Dans le cadre des activités liées à l’opérationnalisation de la Cour pénale spéciale pour la République centrafricaine, le Programme des volontaires des Nations Unies, en collaboration avec le Gouvernement, la MINUSCA, le PNUD, ONUFEMMES et les volontaires de la paix de la RCA, a organisé, ce vendredi 23 juin 2017 au Centre catholique universitaire (CCU) de Bangui, une session d’information à l’intention des personnes vivant avec un handicap.
Les personnes vivant avec un handicap figurent, en effet, parmi celles dont les droits ont été le plus bafoués lors des crises successives survenues en RCA. Aussi, la CPS apparait-elle comme un outil de réparation, en ce sens qu’elle pourra contribuer à restaurer la dignité cette partie de la population citée parmi les plus vulnérables de la société, justifie le directeur des programmes de formation du CCU, Père Soh Jules Martial, par ailleurs consultant pour ce projet conjoint Gouvernement – Nations Unies et auteur de la brochure intitulée « La CPS en 8 questions. »
« La CPS poursuit deux objectifs, en l’occurrence lutter contre l’impunité et constituer le fer de lance de la réforme du système judiciaire », a-t-il situé, avant d’en expliquer le fonctionnement, les modes de  saisine, la nature des crimes, les sanctions, ainsi que la relation entre cette institution, les tribunaux centrafricains et la Cour pénale internationale (CPI).

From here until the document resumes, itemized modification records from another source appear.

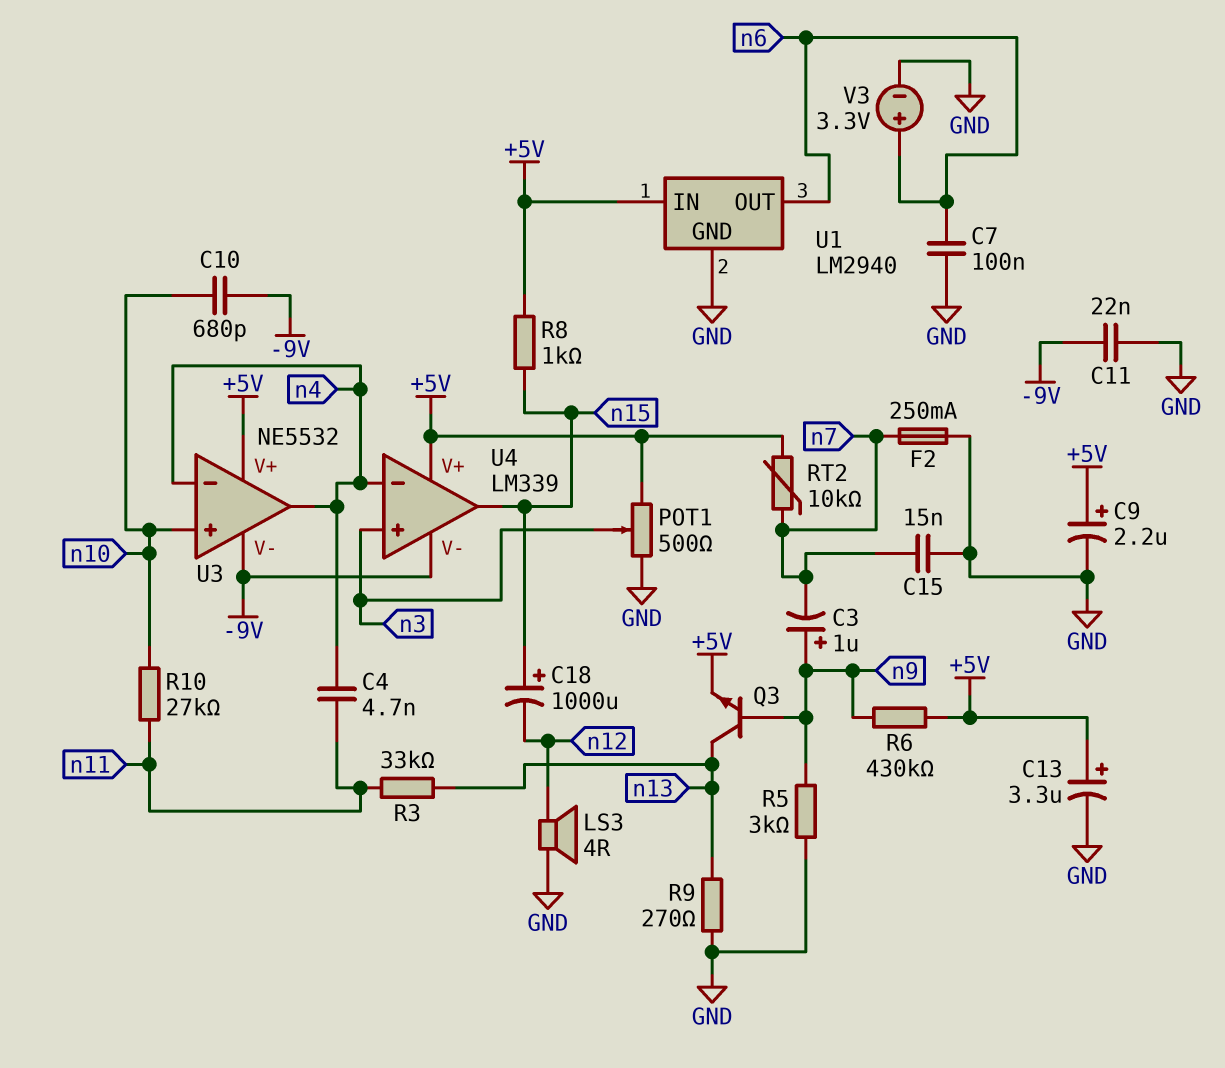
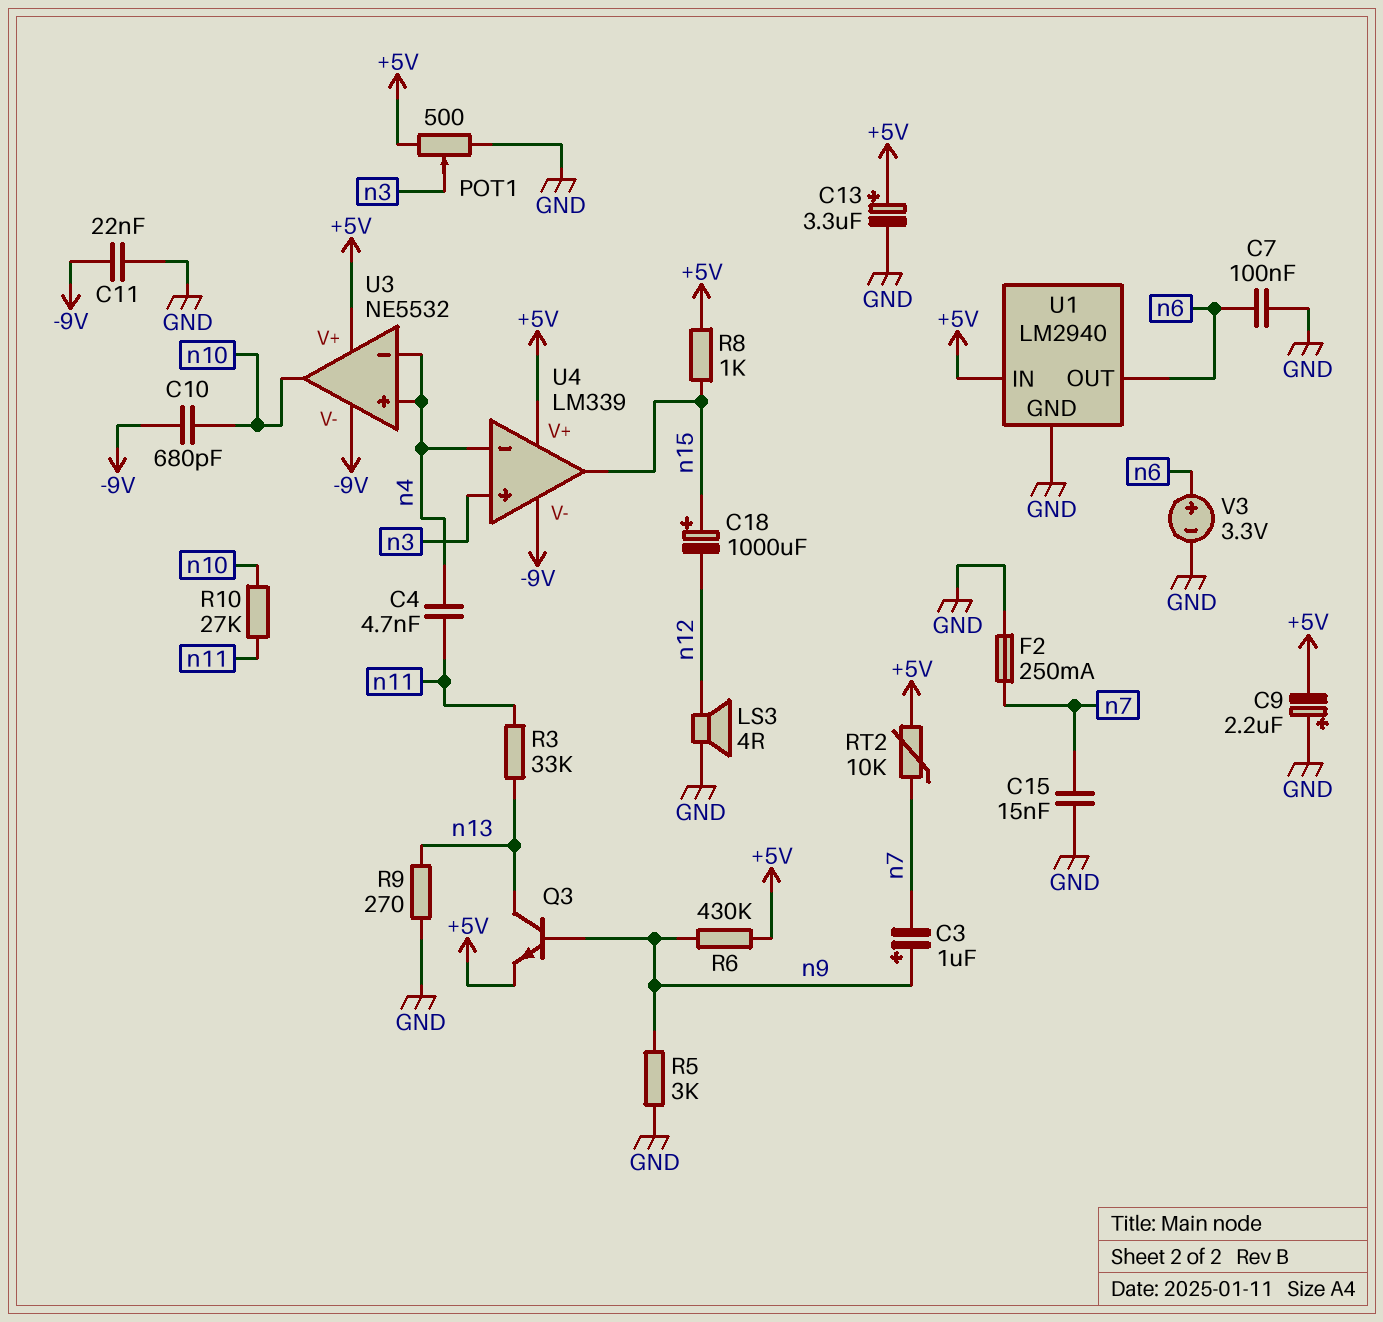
C9: 2.2uF (plus +5V, minus GND) -> 2.2uF (plus GND, minus +5V)
U3 pin in+: n10 -> n4
U3 pin out: n4 -> n10

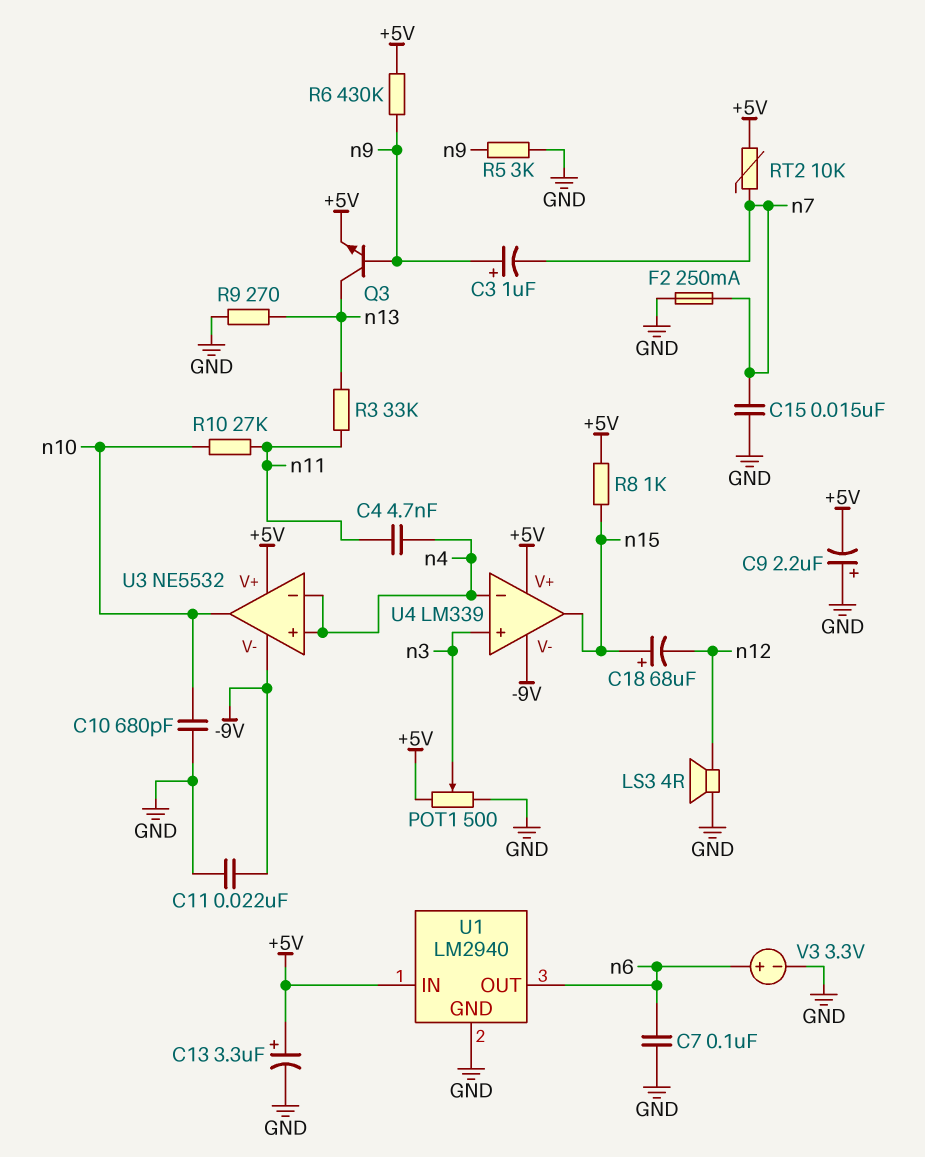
C10: 680pF (-9V, n10) -> 680pF (GND, n10)
C18: 1000uF (plus n15, minus n12) -> 68uF (plus n15, minus n12)

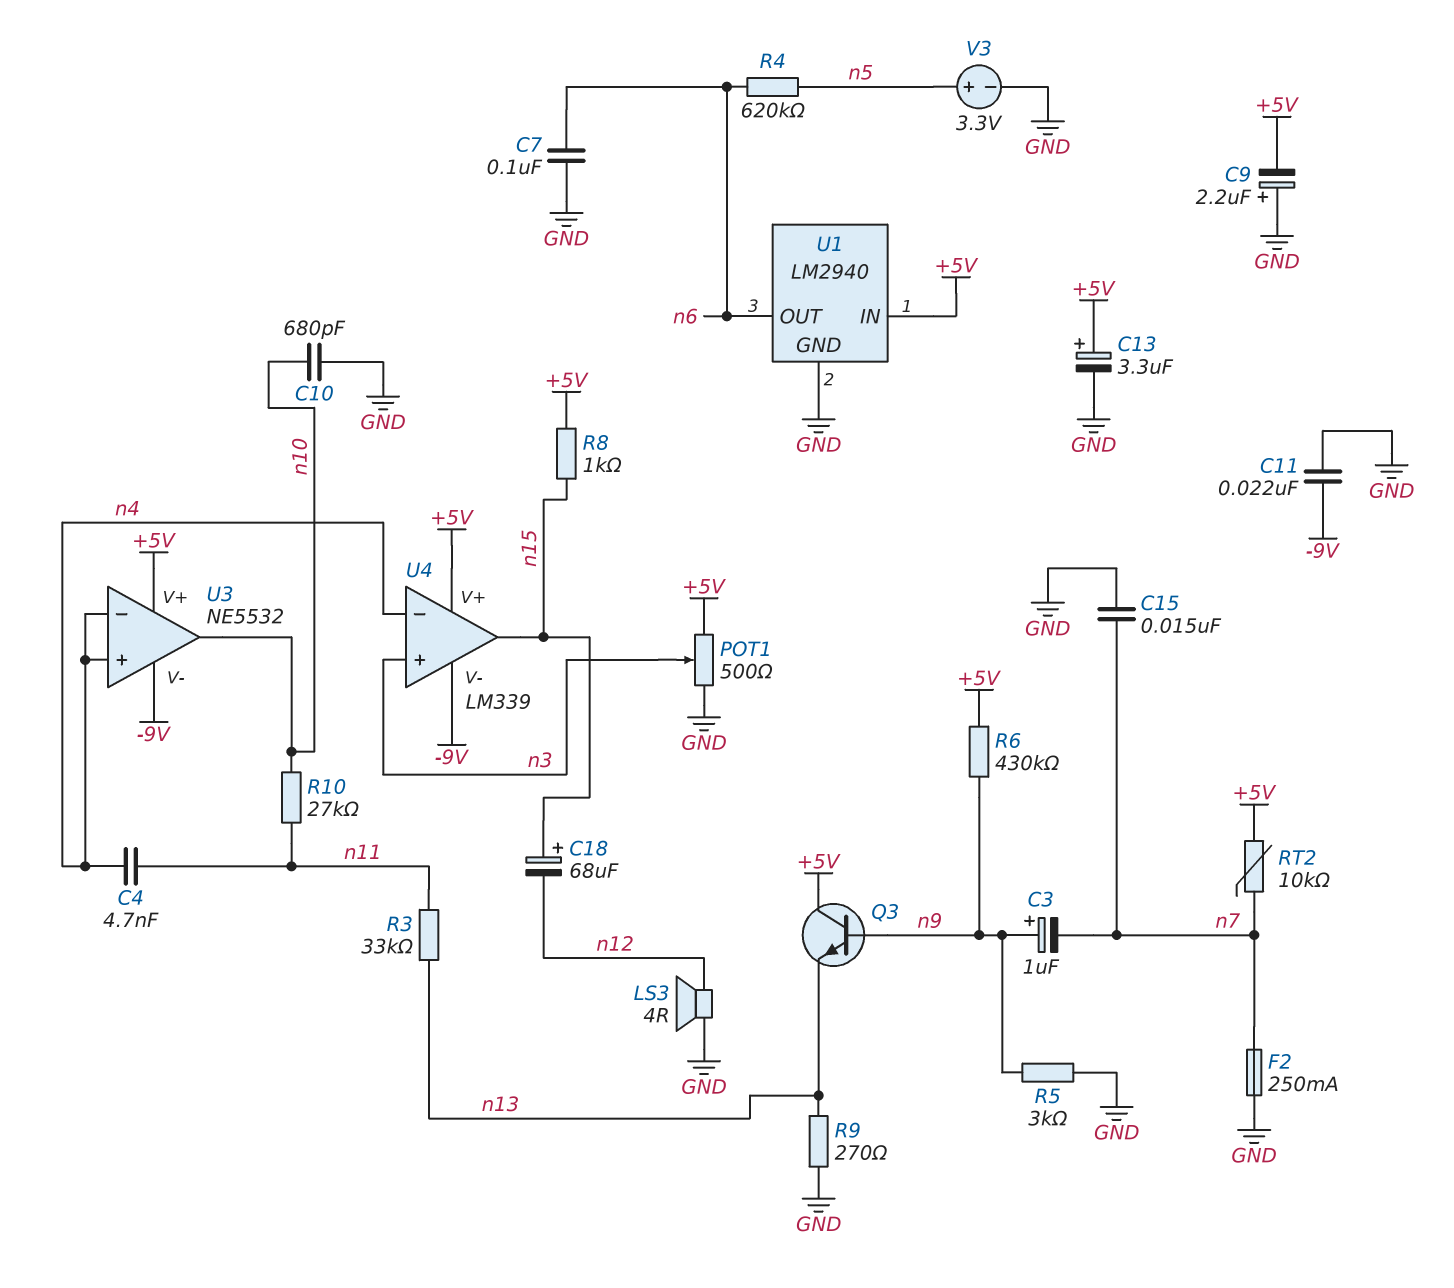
Q3: NPN (B n9, C n13, E +5V) -> NPN (B n9, C +5V, E n13)
R4: none -> 620k (n5, n6)
V3: 3.3V (plus n6, minus GND) -> 3.3V (plus n5, minus GND)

Face aux préoccupations soulevées au cours de l’échange interactif qui a suivi l’exposé, notamment sur le coût de la procédure, le directeur des programmes de formation du CCU a tenu à rassurer ses interlocuteurs sur le fait que « toutes procédures, démarches ou plaintes faites auprès de la Cour sont absolument gratuites ». Il a, entre autres, annoncé que la Cour prévoit la mise à disposition d’avocats commis d’office pour les populations qui n’auront pas les moyens de s’offrir les services d’un avocat.
La CPS a été créée par la loi n°15.003 du 3 juin 2015. Elle est compétente pour enquêter, instruire et juger les violations graves des droits de l’Homme  et les violations graves du droit international humanitaire, commis sur le territoire de la République centrafricaine depuis le 1er janvier 2003. Il s’agit d’une juridiction spéciale intégrée dans le système judiciaire national pour une durée de cinq ans renouvelables.
La MINUSCA s’est dotée d’une Unité d’appui à la Cour pénale spéciale qui travaille en étroite collaboration avec le PNUD et d’autres partenaires internationaux afin d’appuyer le Gouvernement dans l’installation effective de cette juridiction.